Furthermore, the fervor that characterized the preparation period waned after the evaluation. The Library acquired very important experiences and data (identification of areas of improvement, user satisfaction data, etc.), however, it has yet to see its performance actually improving due to their utilization.
It should be noted that these challenges, though identified, are definitely overshadowed by the benefits mentioned in the previous section and the overall success of the project.
The implementation of EFQM by the University of Cyprus Library has been very beneficial for the reasons mentioned in the above section. Despite the different philosophy and approach between the EFQM Model and ISO standards (the discussion of which is beyond the scope of this paper), it appears that the benefits resulting from their implementation do not differ considerably, this probably due to the fact that they share more or less the same principles and are not competing to each other (Russell, 2000).
Comparing the results of the UCY Library involvement with EFQM to those of ISO-certified academic libraries:
UCY identified areas of improvement, similarly to the Universitat Autònoma de Barcelona which assessed the optimization of available resources (Balagué and Saarti, 2009), and to the libraries of the Technical University of Crete and the University of Patras, which introduced improvements in their operations and processes (Kostagiolas and Kitsiou, 2008).
UCY realized the need for a continuous and holistic evaluation, in the same way UAB studied the interconnection between all its activities (Balagué and Saarti, 2009); these match closely Balagué’s findings that the ISO certification in a number of libraries worldwide promoted the dynamics of continuous improvement (Balagué, 2007b).
UCY identified all its stakeholders and established (where absent) channels of communication with all of them; this could be utilized in the same way the Kuopio University Library employed user surveys in order to negotiate new resources from the university administration (Balagué and Saarti, 2009).
Quality management is fundamental for any organization.

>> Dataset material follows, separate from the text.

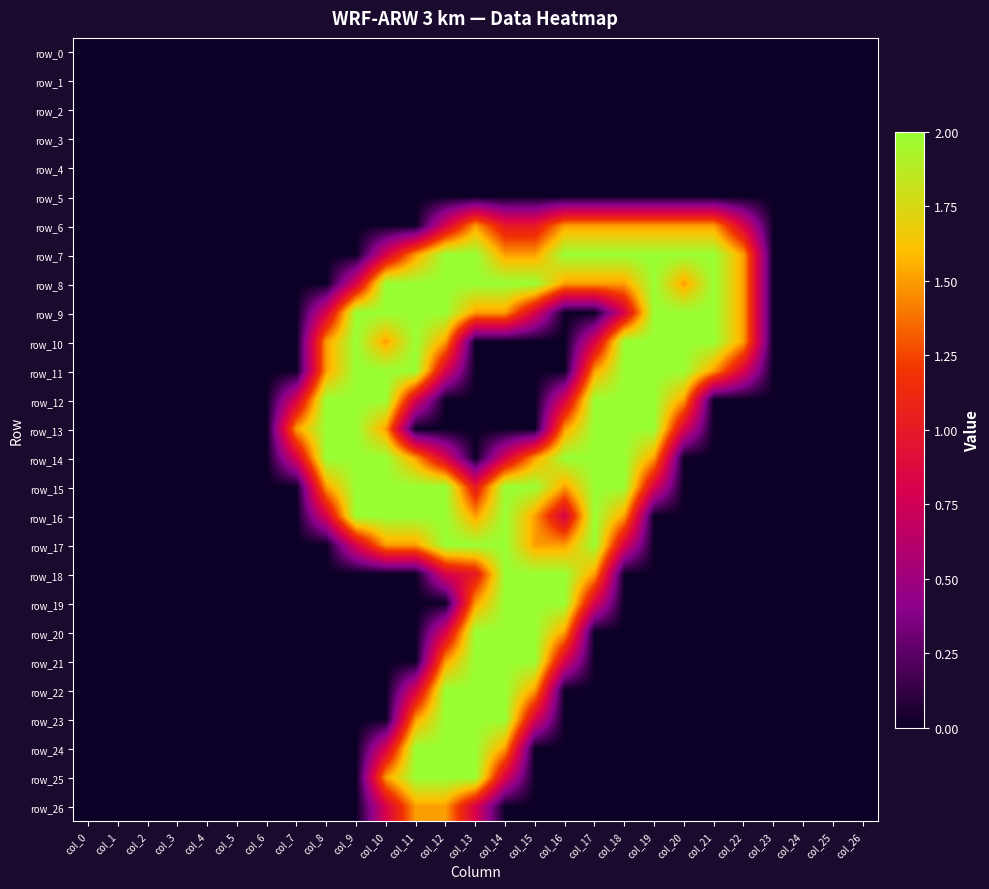

At how many categories does at least one series exceed 0?

16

Among the various management tools that exist, EFQM seems to be very appropriate for libraries, as it provides a strong basis for an integrated approach — it can act as an umbrella for additional management tools — and promotes continuous improvement. Nevertheless, like all certifications, the EFQM recognition schemes are not an end in themselves. The University of Cyprus Library, without any prior experience in quality management, achieved EFQM Recognized for Excellence and will gain the full benefits of its involvement in EFQM — provided that all lessons learned make it a self-conscious organization unit that employs the EFQM Model as a constant way of operating.